BEGIN Excerpted data

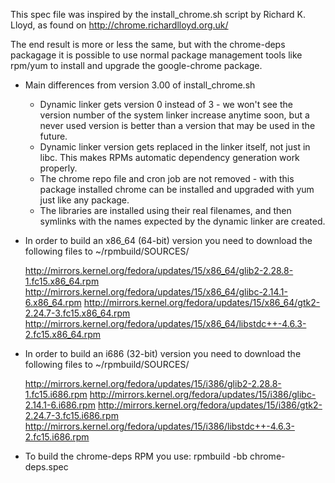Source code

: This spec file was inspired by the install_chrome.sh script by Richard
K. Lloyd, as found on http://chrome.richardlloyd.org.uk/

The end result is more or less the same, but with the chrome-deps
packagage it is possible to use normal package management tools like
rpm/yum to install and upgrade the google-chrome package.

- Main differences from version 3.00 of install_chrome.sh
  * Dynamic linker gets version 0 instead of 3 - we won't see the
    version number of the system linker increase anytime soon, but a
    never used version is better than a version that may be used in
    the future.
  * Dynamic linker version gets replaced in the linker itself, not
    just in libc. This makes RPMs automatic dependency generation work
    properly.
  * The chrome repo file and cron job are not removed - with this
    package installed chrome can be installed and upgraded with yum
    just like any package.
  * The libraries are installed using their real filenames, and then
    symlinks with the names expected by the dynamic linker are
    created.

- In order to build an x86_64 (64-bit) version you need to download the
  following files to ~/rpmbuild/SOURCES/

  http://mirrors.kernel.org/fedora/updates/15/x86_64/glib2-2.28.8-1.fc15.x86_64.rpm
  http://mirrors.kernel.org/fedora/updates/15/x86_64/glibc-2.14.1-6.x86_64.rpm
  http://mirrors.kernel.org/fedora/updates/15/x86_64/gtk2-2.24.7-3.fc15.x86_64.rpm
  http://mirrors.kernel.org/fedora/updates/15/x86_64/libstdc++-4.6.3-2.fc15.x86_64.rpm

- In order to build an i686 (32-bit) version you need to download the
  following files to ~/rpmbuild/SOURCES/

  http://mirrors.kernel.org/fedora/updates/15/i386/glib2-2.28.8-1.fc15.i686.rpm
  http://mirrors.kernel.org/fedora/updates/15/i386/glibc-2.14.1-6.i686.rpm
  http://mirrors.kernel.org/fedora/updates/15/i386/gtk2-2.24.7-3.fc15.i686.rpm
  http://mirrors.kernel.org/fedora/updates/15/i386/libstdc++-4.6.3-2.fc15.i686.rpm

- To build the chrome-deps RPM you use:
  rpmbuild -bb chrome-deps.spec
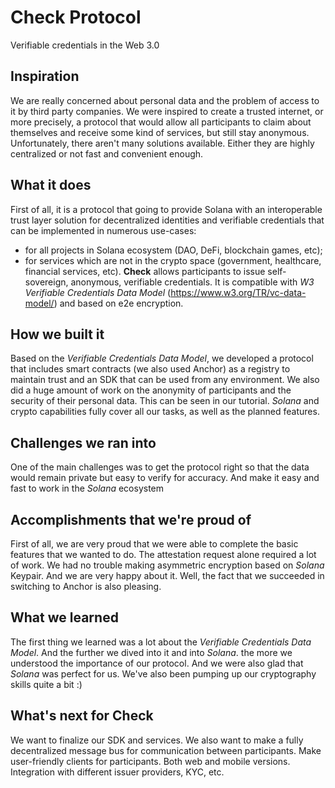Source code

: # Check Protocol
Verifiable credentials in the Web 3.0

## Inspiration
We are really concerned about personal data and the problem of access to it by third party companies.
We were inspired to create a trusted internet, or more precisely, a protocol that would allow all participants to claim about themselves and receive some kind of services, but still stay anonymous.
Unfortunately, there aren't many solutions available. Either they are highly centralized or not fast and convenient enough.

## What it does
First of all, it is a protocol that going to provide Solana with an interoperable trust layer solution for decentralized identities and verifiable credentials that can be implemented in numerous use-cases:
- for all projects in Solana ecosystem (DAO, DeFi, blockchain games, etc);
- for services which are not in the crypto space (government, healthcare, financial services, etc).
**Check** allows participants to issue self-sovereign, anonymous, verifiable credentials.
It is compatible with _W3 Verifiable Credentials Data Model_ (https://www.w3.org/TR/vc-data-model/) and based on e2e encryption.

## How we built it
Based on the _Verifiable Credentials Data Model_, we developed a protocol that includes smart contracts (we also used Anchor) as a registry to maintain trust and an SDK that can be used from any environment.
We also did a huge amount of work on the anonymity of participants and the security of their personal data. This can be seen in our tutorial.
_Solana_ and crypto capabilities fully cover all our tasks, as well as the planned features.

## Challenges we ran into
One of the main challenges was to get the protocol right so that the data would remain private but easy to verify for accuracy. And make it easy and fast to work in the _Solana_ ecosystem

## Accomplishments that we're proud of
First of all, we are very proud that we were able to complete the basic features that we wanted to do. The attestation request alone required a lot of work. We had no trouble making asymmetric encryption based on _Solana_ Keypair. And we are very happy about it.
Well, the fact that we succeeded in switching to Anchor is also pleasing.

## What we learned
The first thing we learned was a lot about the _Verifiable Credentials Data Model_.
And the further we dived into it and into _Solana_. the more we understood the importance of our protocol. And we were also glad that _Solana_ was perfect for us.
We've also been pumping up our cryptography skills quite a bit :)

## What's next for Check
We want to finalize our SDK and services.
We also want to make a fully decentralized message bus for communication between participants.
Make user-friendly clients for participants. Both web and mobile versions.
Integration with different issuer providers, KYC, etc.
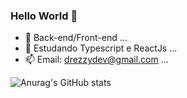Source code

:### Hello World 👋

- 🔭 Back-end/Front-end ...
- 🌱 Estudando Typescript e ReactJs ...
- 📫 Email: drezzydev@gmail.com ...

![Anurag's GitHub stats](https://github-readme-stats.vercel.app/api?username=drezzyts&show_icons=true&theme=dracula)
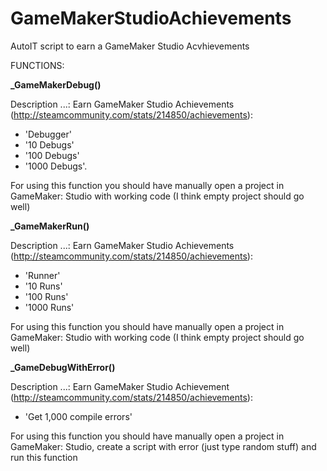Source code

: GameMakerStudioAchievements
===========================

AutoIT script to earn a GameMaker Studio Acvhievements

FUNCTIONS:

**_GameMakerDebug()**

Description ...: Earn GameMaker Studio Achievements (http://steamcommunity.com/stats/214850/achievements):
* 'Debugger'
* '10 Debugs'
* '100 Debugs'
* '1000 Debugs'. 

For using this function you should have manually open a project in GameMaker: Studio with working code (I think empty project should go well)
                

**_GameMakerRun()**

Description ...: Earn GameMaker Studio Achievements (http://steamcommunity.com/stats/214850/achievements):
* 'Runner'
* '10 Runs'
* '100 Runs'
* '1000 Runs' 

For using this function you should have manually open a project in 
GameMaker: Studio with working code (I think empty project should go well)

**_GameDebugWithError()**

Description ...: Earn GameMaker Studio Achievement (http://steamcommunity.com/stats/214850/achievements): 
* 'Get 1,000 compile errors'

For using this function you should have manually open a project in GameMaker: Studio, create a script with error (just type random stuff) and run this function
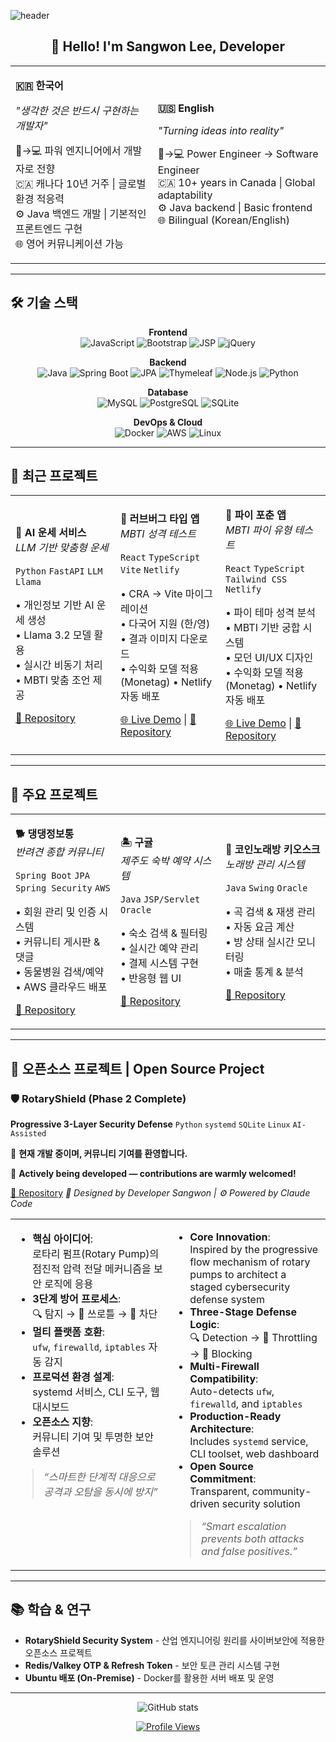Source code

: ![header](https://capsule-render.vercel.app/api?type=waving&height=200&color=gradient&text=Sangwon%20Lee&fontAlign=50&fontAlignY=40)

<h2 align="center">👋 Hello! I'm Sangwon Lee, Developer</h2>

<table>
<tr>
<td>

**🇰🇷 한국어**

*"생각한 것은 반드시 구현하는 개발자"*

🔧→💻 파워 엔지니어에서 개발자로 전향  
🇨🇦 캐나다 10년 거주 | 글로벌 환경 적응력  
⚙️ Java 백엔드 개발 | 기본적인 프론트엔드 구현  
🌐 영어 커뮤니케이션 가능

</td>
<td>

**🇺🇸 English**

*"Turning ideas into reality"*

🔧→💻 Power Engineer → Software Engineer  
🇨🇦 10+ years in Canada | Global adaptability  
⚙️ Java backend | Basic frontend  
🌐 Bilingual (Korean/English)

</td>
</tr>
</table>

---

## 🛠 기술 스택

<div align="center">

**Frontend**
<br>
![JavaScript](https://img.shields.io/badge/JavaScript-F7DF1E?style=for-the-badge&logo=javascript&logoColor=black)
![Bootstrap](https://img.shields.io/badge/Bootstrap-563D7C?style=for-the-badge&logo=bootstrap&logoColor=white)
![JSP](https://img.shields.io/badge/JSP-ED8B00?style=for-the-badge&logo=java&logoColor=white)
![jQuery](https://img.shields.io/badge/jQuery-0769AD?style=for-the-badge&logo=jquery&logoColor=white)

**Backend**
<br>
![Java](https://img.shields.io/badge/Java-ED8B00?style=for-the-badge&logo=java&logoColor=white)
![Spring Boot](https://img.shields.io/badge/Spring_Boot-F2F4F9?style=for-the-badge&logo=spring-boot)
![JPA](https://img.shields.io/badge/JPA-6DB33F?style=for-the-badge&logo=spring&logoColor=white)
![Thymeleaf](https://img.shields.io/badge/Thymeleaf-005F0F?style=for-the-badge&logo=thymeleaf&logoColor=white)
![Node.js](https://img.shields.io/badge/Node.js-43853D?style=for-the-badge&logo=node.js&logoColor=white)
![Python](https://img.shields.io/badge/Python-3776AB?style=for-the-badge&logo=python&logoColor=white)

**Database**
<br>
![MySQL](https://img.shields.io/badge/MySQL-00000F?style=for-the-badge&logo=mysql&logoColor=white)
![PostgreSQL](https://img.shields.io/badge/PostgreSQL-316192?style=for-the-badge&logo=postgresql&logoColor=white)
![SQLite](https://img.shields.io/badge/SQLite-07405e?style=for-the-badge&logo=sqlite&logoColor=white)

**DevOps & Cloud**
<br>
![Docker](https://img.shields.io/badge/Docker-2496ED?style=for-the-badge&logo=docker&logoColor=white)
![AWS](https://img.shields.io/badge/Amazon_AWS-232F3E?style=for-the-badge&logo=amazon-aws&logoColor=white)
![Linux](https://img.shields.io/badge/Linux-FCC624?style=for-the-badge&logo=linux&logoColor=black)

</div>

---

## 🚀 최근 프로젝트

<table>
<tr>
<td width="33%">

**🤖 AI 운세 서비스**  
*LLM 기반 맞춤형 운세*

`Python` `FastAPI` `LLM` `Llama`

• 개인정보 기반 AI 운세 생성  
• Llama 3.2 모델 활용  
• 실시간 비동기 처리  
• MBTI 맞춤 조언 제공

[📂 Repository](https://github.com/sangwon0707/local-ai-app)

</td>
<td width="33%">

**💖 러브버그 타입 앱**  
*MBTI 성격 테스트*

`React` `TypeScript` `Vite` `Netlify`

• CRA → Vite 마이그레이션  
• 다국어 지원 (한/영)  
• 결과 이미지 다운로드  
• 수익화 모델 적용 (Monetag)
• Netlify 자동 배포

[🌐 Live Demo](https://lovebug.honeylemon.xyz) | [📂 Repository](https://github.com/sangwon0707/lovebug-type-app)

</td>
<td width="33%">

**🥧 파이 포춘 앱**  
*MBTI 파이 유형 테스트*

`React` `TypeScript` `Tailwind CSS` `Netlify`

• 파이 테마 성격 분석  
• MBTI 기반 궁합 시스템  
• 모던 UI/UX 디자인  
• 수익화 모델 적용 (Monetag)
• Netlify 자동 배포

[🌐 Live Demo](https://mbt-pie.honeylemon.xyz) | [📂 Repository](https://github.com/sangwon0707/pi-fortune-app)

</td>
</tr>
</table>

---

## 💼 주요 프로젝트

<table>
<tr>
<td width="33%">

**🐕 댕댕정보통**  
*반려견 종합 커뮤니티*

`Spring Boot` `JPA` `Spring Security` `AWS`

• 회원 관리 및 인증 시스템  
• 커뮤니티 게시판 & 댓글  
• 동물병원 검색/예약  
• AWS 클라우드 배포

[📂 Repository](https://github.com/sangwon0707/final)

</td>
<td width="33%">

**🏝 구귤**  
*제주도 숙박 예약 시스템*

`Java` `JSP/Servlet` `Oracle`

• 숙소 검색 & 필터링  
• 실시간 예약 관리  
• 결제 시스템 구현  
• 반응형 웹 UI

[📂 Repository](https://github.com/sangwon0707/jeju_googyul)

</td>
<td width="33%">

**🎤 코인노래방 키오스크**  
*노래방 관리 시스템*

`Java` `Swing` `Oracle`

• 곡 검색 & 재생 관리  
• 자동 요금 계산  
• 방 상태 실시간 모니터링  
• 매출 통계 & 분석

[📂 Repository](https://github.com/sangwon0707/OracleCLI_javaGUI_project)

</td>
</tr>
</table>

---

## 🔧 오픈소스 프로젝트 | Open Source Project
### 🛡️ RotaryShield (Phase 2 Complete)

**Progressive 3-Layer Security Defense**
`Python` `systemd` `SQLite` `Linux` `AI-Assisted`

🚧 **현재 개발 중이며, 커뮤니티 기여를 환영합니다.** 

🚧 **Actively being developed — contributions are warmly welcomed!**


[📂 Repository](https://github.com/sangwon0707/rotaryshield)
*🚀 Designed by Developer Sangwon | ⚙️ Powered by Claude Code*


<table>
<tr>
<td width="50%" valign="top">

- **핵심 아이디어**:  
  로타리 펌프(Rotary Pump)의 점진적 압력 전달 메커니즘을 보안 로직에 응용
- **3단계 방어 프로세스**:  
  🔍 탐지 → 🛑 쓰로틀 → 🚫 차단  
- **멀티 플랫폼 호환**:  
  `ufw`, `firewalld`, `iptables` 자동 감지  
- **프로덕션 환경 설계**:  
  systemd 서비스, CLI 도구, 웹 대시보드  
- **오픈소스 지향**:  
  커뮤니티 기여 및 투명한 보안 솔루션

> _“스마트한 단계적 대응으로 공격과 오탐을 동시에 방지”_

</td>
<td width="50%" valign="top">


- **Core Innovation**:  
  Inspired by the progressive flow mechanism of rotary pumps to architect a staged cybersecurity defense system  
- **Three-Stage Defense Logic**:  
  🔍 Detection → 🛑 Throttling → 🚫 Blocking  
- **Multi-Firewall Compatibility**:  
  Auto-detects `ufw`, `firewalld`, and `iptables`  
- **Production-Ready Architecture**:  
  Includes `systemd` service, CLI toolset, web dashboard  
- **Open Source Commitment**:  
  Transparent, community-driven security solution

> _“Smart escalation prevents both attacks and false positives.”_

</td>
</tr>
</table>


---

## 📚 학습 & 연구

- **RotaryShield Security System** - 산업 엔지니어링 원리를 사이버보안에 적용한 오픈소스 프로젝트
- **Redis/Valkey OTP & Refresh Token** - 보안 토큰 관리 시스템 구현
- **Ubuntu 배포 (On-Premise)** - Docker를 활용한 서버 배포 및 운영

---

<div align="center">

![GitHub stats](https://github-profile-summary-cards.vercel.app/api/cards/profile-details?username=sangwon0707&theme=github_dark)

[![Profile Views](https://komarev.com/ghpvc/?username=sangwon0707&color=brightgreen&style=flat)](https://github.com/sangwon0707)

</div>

END Excerpted data

[What you will do] Find each line in the data above that contains the whole word "fully", and copy those lines.

[Answer box]
_Solana_ and crypto capabilities fully cover all our tasks, as well as the planned features.
We also want to make a fully decentralized message bus for communication between participants.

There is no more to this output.